● Excerpt to read
++++++++++++++++++++

Thursday, October 26, 2006

The Wesminster Conference 2006

Theme: “Where Reason Fails…”

Papers:
5th December (Tues)
John Owen’s Doctrine of the Trinity and its Significance Today (Bob Letham)
Thomas Cranmer and the Anglican Enigma (Gordon Murray)
The Azusa Street Phenomenon (Stanley Jebb)

6th December (Weds)
The Puritan Doctrine of Atonement (Garry Williams)
“When is a war a just war?” (Ken Brownell)
William Tyndale – The Man who gave England her Bible (Phil Arthur)

Venue:
Friends House (opposite Euston Station)
173 Euston Road
London
NW1 2BJ

Cost: £35 (per person), £20 (students); additional £5 per day for packed lunches on request

Email conference secretary John Harris for registration and order forms: jfharris@ntlworld.com

Please register by 28th November if interested.

Sunday, October 22, 2006

Puritan Meditation

In response to John's kind suggestion, I am posting the last third of the paper I had the opportunity of presenting at the Christianity and History Forum for Scotland meeting at Rutherford House last week. It describes a method of Puritan meditation that was probably fairly well-known among the godly throughout the seventeenth century. The excerpt pretty much explains itself:

I want to conclude by sharing in some detail the method of meditation that Stephen Egerton laid out in his abridgement of Richard Rogers’s Seven Treatises (called The Practice of Christianitie, 1618), which included some material from Joseph Hall’s Art of Divine Meditation (1606). Egerton’s abridgement was put in the form of a catechism, in question and answer format. The first question of Treatise 3 and Chapter 6 asks, “What is meditation, the second private help to a godly life?” (Richard Rogers had divided the means of grace into public and private categories, and meditation was considered a private duty, along with what he called watchfulness or spiritual vigilance, reading, private prayer and the like.) Egerton answers the question thus:
Meditation (being the companion of watchfulness and sister of prayer), is nothing else, but a deep and earnest musing upon some point of Christian instruction, to the leading us forward towards the kingdom of heaven, and serving for our daily strengthening against the flesh, the world and the devil: or (as others define it to the same effect), meditation is a steadfast and earnest bending of the mind upon some spiritual and heavenly matter, discoursing thereof with ourselves, till we bring the same to some profitable issue, both for the settling of our judgments, and for the bettering of our hearts and lives; the very life of meditation being application, and a laying home to the conscience of the point we think upon.

++++++++++++++++++++

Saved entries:

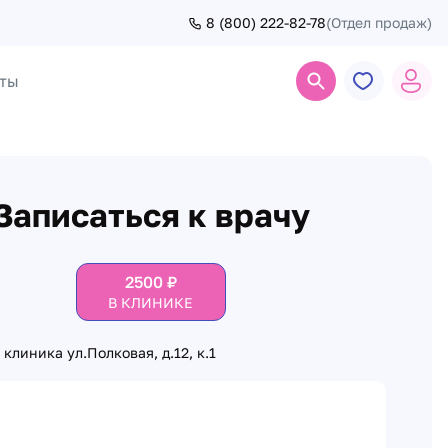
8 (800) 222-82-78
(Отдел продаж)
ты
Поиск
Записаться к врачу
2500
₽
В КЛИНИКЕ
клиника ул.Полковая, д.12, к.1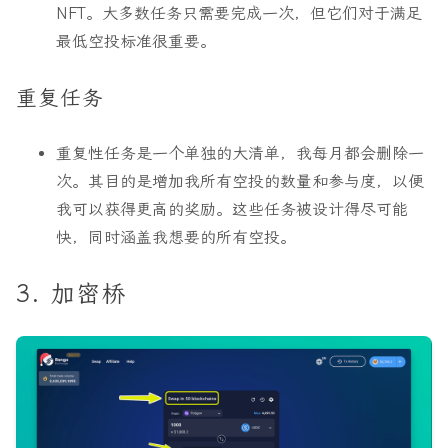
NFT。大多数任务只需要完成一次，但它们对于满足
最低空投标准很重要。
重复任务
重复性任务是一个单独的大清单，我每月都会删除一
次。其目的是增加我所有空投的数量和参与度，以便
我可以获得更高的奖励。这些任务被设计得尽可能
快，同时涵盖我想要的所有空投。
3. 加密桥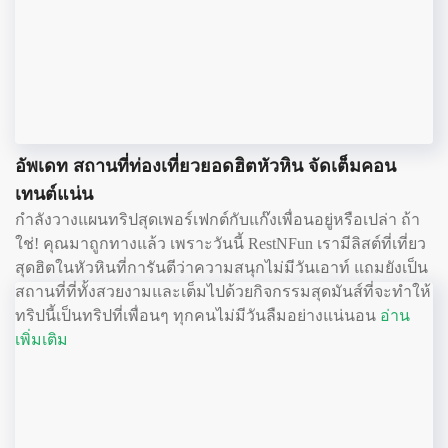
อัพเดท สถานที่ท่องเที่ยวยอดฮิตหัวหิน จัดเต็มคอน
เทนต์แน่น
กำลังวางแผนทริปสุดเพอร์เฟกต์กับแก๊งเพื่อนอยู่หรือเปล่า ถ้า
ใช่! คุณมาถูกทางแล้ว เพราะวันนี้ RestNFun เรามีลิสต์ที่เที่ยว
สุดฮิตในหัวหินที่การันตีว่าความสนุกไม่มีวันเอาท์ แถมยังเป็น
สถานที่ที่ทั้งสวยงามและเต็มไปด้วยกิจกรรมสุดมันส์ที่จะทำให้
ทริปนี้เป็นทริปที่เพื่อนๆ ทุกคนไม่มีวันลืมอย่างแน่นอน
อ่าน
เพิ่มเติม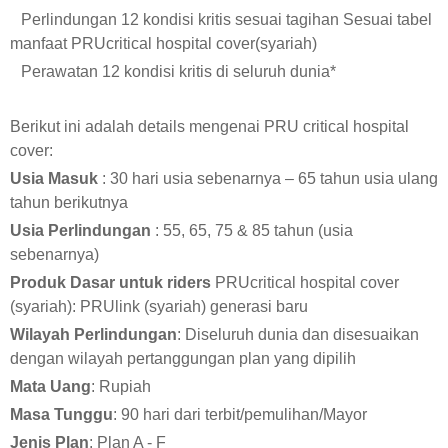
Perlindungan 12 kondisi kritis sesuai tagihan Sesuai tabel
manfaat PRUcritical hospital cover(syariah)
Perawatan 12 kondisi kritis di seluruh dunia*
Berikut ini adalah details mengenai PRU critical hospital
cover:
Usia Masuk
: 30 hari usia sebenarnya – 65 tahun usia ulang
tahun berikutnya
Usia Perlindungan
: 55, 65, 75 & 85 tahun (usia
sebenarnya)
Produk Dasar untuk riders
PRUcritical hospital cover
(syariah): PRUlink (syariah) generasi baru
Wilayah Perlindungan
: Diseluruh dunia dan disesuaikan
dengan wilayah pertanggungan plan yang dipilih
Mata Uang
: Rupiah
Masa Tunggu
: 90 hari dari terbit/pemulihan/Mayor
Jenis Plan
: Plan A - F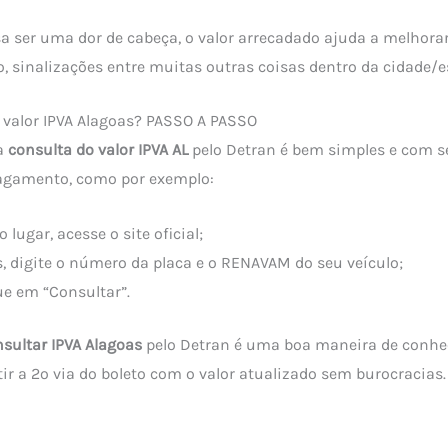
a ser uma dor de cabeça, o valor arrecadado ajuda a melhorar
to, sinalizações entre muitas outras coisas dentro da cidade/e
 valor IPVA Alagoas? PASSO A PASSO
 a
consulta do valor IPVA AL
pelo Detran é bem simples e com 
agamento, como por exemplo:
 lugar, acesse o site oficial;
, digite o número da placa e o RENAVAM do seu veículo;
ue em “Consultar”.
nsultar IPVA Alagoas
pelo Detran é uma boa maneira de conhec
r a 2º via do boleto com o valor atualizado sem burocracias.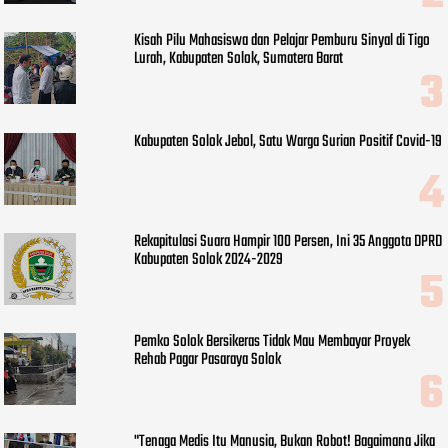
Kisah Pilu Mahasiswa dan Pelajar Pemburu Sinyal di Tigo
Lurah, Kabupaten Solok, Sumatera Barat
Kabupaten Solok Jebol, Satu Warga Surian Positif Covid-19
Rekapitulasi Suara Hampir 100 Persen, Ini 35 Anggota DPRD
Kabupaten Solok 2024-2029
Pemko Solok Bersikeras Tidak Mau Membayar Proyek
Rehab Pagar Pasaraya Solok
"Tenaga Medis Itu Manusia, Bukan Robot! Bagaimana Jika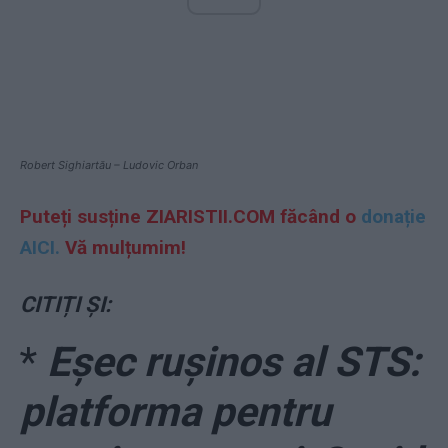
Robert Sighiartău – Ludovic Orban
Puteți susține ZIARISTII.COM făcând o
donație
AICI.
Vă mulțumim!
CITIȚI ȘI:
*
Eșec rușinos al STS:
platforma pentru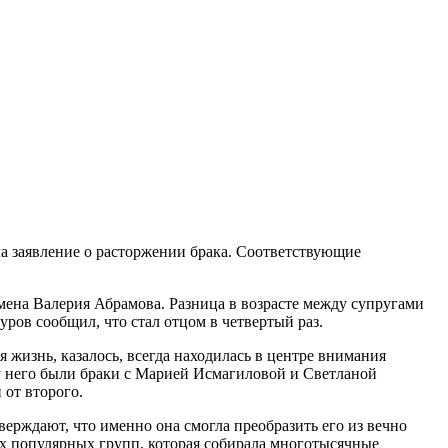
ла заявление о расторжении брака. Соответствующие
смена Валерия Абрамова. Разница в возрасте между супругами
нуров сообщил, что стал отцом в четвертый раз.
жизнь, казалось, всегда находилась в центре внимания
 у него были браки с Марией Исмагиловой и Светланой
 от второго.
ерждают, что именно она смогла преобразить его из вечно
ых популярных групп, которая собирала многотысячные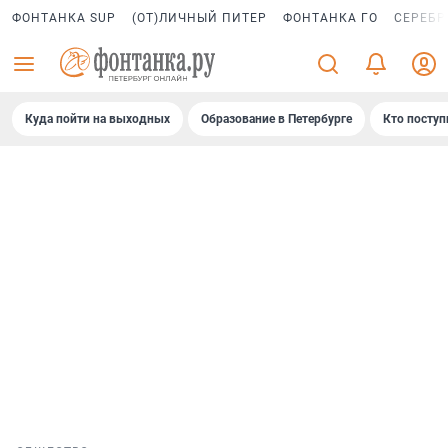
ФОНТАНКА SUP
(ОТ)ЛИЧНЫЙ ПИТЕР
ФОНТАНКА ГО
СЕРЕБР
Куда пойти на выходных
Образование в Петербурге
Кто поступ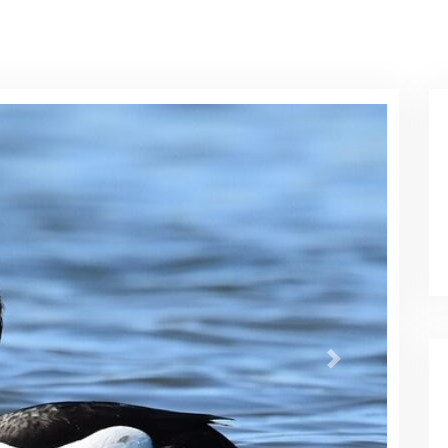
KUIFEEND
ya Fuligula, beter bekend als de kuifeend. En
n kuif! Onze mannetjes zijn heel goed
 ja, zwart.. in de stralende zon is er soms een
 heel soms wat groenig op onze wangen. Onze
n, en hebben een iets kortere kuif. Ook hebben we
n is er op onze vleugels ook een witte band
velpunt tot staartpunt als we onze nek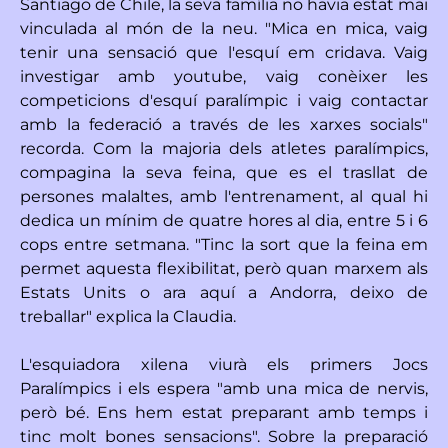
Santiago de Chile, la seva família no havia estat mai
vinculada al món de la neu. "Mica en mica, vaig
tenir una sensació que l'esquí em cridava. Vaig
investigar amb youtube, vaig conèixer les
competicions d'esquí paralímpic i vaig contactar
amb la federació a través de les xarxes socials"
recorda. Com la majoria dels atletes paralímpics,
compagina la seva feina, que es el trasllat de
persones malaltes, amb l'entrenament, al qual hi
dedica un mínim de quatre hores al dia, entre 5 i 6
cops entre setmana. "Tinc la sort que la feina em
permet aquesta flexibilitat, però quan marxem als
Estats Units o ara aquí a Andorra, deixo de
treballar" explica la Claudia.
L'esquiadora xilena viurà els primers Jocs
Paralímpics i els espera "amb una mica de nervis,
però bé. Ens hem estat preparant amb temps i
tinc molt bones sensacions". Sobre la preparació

++++++++++++++++++++

● Using the information
1) Translate this sentence from the blog page into Spanish: "Egerton’s abridgement was put in the form of a catechism, in question and answer format."
2) Retype the blog page from "6th December (Weds)" up to and including "(opposite Euston Station)".

● Answers to each task
1) El compendio de Egerton se redactó en forma de catecismo, con formato de preguntas y respuestas.

2)
6th December (Weds)
The Puritan Doctrine of Atonement (Garry Williams)
“When is a war a just war?” (Ken Brownell)
William Tyndale – The Man who gave England her Bible (Phil Arthur)

Venue:
Friends House (opposite Euston Station)